__Work to be completed__:
Restate each entry word for word, leaving nothing out.

__Input data__:
■ ■ ■

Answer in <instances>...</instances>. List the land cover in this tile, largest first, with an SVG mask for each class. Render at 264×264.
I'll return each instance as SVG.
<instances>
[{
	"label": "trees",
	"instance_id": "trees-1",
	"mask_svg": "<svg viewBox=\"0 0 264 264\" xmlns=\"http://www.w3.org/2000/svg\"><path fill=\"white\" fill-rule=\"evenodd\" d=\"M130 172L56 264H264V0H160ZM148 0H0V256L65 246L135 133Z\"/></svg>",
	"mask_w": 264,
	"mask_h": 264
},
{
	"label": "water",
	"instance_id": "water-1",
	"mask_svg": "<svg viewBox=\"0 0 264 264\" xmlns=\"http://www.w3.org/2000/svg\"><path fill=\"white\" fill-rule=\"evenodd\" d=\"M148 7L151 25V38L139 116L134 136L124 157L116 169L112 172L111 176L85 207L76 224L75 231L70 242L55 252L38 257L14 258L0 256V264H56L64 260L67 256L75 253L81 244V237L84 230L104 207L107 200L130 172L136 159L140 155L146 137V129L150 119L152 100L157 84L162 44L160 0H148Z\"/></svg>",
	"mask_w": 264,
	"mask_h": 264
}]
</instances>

■ ■ ■

__Complete response__:
Answer in <instances>...</instances>. List the land cover in this tile, largest first, with an SVG mask for each class. Render at 264×264.
I'll return each instance as SVG.
<instances>
[{
	"label": "trees",
	"instance_id": "trees-1",
	"mask_svg": "<svg viewBox=\"0 0 264 264\" xmlns=\"http://www.w3.org/2000/svg\"><path fill=\"white\" fill-rule=\"evenodd\" d=\"M130 172L56 264H264V0H160ZM148 0H0V256L65 246L135 133Z\"/></svg>",
	"mask_w": 264,
	"mask_h": 264
},
{
	"label": "water",
	"instance_id": "water-1",
	"mask_svg": "<svg viewBox=\"0 0 264 264\" xmlns=\"http://www.w3.org/2000/svg\"><path fill=\"white\" fill-rule=\"evenodd\" d=\"M148 7L151 25V38L139 116L134 136L124 157L116 169L112 172L111 176L85 207L76 224L75 231L70 242L55 252L38 257L14 258L0 256V264H56L64 260L67 256L75 253L81 244V237L84 230L104 207L107 200L130 172L136 159L140 155L146 137V129L150 119L152 100L157 84L162 44L160 0H148Z\"/></svg>",
	"mask_w": 264,
	"mask_h": 264
}]
</instances>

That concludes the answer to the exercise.